◆ **Text segment**:
'''

Pyxis + enroot (recommended): for the container-based submit script. If unavailable, use the bare-metal uv script.
uv (alternative): for bare-metal execution. Install via astral.sh/uv.
Source checkout: NeMo Curator source code on a shared filesystem path readable from every node.

Drop-in Replacement

Replace RayClient with SlurmRayClient. No other changes are required:

1 from nemo_curator.core.client import SlurmRayClient
2 
3 client = SlurmRayClient()
4 client.start()
5 
6 # ... pipeline code ...
7 
8 client.stop()

The head/worker split is determined automatically from SLURM_NODEID. Workers stay inside SlurmRayClient.start() for the duration of the job; the head runs your pipeline.

Required Environment

Variable	Required	Description
`SLURM_NODEID`	Yes (set by SLURM)	Identifies the head node (`SLURM_NODEID=0`) vs workers.
`RAY_PORT_BROADCAST_DIR`	Recommended	Directory used to broadcast the head GCS port to workers. Must be on a shared filesystem when `/tmp` is node-local. Defaults to `${CURATOR_DIR}/logs` in the bundled submit scripts.
`RAY_TMPDIR`	Optional	Per-job Ray temp directory. The bundled scripts set this to `/tmp/ray_${SLURM_JOB_ID}` to isolate concurrent jobs on the same node.

Submit Scripts

The repository ships two reference submit scripts at tutorials/slurm/:

1. NGC Container (Pyxis)

2. Bare-metal (uv)

submit_container.sh — launches the NGC NeMo Curator container via Pyxis on each allocated node. Recommended for production because the container ships a known-good environment.

'''

(Stored dataset items)
'''

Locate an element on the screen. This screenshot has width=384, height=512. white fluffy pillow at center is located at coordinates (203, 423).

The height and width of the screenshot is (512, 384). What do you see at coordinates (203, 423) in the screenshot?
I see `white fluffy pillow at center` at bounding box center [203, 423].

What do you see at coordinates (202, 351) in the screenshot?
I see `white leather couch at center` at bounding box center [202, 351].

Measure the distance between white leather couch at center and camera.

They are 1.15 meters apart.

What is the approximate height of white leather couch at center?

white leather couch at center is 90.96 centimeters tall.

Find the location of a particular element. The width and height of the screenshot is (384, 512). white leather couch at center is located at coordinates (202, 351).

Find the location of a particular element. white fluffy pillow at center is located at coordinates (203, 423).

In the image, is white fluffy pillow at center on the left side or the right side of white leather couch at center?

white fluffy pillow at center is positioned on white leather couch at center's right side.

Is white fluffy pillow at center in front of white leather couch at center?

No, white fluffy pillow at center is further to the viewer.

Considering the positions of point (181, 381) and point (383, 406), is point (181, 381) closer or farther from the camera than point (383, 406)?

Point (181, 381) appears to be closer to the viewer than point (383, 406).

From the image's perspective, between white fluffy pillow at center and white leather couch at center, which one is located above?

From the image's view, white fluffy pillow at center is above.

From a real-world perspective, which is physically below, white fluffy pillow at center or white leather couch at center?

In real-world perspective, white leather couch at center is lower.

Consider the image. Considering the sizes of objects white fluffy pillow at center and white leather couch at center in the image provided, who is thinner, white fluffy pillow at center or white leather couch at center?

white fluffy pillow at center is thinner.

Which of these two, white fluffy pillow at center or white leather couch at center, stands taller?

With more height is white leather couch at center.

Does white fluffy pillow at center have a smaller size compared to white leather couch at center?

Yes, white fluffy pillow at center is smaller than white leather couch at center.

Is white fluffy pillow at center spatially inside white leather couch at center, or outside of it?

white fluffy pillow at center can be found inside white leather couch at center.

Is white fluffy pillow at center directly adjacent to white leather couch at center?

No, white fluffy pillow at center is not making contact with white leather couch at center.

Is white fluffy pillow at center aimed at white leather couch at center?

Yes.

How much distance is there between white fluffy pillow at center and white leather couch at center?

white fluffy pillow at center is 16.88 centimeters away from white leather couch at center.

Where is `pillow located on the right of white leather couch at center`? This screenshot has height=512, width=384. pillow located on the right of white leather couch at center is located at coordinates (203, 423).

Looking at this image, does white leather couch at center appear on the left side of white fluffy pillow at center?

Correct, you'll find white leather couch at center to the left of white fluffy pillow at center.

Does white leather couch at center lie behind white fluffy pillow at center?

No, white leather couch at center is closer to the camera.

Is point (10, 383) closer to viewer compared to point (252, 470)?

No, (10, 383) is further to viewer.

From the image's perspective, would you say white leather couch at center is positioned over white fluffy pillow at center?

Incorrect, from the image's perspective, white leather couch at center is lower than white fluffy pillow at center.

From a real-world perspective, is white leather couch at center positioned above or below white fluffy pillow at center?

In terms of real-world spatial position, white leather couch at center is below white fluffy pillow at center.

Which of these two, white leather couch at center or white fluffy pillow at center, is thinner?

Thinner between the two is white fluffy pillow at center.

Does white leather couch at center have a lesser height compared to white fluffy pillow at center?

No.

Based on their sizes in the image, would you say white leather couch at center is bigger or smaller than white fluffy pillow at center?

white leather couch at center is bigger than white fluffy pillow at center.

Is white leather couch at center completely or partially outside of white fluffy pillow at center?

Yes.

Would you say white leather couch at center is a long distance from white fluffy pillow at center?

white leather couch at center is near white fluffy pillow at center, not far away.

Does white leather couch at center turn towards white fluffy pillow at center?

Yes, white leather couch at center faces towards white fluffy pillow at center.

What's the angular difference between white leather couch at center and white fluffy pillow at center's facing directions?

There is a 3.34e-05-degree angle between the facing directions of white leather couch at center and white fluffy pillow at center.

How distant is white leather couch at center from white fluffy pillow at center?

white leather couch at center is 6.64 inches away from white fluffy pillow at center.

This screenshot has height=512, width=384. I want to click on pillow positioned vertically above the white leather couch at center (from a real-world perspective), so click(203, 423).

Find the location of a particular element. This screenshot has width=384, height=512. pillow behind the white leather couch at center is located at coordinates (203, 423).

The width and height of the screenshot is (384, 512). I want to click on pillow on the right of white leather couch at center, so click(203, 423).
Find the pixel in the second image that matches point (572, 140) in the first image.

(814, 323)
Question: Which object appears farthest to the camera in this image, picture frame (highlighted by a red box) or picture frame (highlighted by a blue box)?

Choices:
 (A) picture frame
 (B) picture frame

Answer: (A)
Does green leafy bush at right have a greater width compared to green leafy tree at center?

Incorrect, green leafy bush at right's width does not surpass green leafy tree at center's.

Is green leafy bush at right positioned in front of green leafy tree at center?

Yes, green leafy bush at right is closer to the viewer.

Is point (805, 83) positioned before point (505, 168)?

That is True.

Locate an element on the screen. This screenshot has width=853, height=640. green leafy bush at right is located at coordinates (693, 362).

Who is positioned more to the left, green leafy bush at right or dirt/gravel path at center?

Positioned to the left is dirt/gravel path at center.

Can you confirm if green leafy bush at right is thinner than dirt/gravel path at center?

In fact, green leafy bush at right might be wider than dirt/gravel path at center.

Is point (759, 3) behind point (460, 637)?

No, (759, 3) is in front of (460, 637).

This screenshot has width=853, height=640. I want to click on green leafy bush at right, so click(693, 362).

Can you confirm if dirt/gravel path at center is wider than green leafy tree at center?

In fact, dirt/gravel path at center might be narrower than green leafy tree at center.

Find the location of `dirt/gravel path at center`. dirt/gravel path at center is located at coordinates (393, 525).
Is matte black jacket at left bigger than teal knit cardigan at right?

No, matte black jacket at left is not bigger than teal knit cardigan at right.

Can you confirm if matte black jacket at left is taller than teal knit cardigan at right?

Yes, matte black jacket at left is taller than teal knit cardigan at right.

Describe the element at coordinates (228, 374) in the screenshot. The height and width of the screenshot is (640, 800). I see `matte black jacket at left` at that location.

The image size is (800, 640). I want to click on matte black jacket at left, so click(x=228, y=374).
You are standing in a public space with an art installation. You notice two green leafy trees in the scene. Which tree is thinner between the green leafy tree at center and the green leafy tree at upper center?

'''

◆ **Exercise description**:
Please answer these questions from the SLURM setup text:
(a) Which class replaces RayClient?
(b) What value of SLURM_NODEID identifies the head node?
(c) At what repository path are the two reference submit scripts shipped?
These records are separate from the SLURM setup text and are not part of it.

◆ **Response to the exercise**:
(a) SlurmRayClient
(b) 0
(c) tutorials/slurm/